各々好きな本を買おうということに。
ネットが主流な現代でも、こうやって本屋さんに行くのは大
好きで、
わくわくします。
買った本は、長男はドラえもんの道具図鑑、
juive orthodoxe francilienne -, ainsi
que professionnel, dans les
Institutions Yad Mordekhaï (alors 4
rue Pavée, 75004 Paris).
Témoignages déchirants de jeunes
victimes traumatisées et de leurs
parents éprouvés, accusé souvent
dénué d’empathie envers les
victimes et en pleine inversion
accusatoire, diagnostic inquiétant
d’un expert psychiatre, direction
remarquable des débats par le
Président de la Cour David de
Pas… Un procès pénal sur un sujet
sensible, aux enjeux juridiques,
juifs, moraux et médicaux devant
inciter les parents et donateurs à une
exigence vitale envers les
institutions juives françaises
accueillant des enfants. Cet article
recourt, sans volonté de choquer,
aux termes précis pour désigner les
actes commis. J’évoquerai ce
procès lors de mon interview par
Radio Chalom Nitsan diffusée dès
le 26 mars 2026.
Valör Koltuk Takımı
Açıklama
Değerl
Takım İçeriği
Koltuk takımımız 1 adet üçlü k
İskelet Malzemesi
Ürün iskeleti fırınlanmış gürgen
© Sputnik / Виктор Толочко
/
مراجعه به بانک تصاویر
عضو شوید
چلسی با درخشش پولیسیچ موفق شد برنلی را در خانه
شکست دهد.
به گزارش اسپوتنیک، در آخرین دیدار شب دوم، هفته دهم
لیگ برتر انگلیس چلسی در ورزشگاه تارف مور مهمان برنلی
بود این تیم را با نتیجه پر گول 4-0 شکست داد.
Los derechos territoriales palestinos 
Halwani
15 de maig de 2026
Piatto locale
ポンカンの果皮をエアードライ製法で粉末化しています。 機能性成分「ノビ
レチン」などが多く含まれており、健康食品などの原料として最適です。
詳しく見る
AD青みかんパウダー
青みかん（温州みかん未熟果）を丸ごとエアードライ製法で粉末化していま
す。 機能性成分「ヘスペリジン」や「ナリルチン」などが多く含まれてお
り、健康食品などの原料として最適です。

□ □ □

*WORK REQUIRED*: Whenever a line of the material holds the word "健康食品などの原料として最適です", copy it out.

*REPLY TO THE TASK*:
レチン」などが多く含まれており、健康食品などの原料として最適です。
り、健康食品などの原料として最適です。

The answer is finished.